SECURITIES AND EXCHANGE COMMISSION

 

Washington, D.C. 20549

 

____________________________________________________________

 

FORM 8-K

 

CURRENT REPORT

 

Pursuant to Section 13 or 15(d) of the Securities Exchange Act of 1934

 

___________________________________________________________________

 

Date of Report (Date of earliest event reported):  February 25, 2020

 

DPW HOLDINGS, INC.

(Exact name of registrant as specified in its charter)

 

Delaware   001-12711   94-1721931
(State or other jurisdiction of
incorporation or organization)
  (Commission File Number)   (I.R.S. Employer Identification No.)

 

201 Shipyard Way, Suite E, Newport Beach, CA 92663

(Address of principal executive offices) (Zip Code)

 

(949) 444-5464

(Registrant's telephone number, including area code)

 

Check the appropriate box below if the Form 8-K filing is intended to simultaneously satisfy the filing obligation of the registrant under any of the following provisions:

 

o     Written communications pursuant to Rule 425 under the Securities Act (17 CFR 230.425)

o     Soliciting material pursuant to Rule 14a-12 under the Exchange Act (17 CFR 240.14a-12)

o     Pre-commencement communications pursuant to Rule 14d-2(b) under the Exchange Act (17 CFR 240.14d-2(b))

o     Pre-commencement communications pursuant to Rule 13e-4(c) under the Exchange Act (17 CFR 240.13e-4(c))

 

Securities registered pursuant to Section 12(b) of the Act:

 

Title of each class  

Trading

Symbol(s)

  Name of each exchange on which registered
Common Stock, $0.001 par value   DPW   NYSE American

 

Indicate by check mark whether the registrant is an emerging growth company as defined in Rule 405 of the Securities Act of 1933 (§230.405 of this chapter) or Rule 12b-2 of the Securities Exchange Act of 1934 (§240.12b-2 of this chapter).

==*==

INSTRUCTIONS FOR THE TASK:
Answer these questions about the Form 8-K cover page:
1. What date is given as the date of the earliest event reported?
2. In which city are the registrant's principal executive offices located?
3. On which exchange is the common stock registered?

==*==

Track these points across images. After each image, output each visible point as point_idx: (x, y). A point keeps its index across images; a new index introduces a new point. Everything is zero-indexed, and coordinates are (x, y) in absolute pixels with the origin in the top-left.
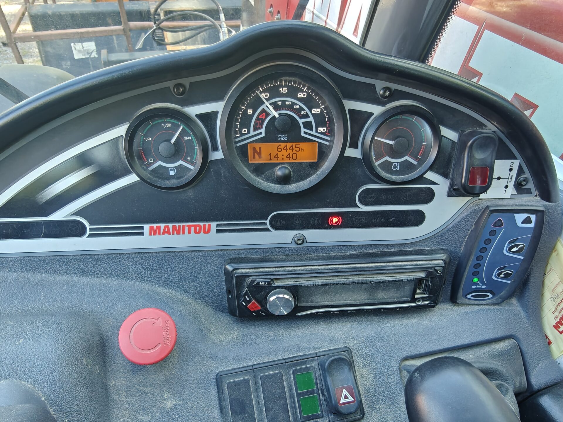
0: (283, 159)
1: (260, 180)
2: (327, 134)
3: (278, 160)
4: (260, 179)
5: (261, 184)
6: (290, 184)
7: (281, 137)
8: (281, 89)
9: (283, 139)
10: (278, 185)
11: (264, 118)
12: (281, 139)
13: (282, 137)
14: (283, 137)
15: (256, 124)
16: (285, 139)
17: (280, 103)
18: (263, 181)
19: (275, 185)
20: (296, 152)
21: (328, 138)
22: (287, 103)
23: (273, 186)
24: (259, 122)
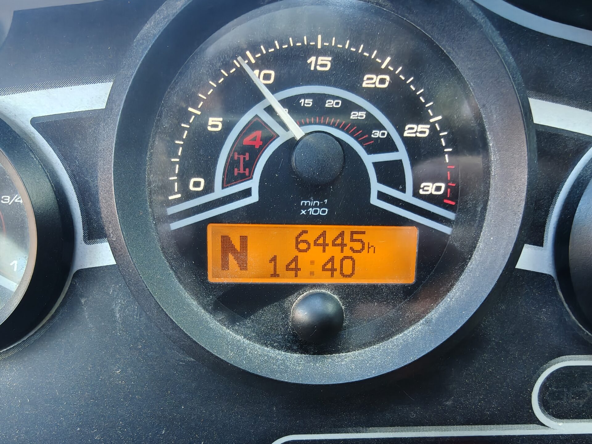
0: (312, 273)
1: (238, 337)
2: (446, 201)
3: (296, 276)
4: (237, 332)
5: (241, 349)
6: (338, 351)
7: (308, 207)
8: (313, 59)
9: (316, 211)
10: (296, 355)
11: (257, 147)
12: (308, 212)
13: (313, 207)
14: (316, 206)
15: (231, 164)
16: (320, 212)
17: (308, 103)
18: (247, 342)
19: (289, 354)
20: (350, 254)
21: (450, 215)
22: (330, 104)
23: (279, 357)
24: (242, 157)
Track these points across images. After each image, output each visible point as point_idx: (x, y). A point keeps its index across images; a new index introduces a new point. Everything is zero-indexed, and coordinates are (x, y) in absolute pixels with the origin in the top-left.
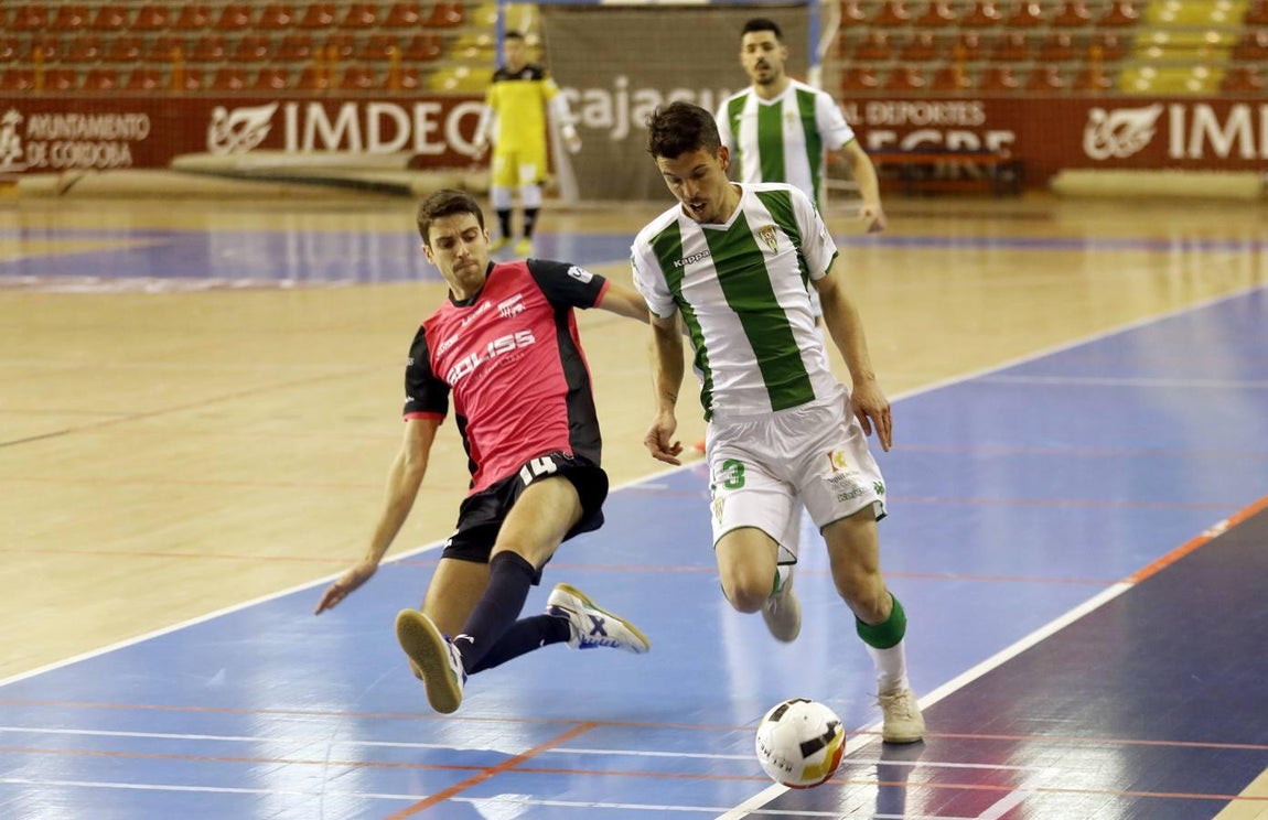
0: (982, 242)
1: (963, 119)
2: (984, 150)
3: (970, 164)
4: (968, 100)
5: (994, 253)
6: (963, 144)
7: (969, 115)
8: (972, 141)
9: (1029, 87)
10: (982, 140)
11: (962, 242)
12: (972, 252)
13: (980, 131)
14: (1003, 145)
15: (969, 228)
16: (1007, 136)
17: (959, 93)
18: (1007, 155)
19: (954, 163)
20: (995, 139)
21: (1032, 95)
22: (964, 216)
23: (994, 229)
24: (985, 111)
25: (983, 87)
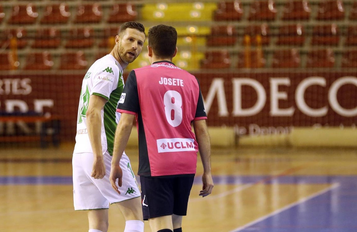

==*==

SOLUTION TO THE EXERCISE:
1. February 25, 2020
2. Newport Beach, CA
3. NYSE American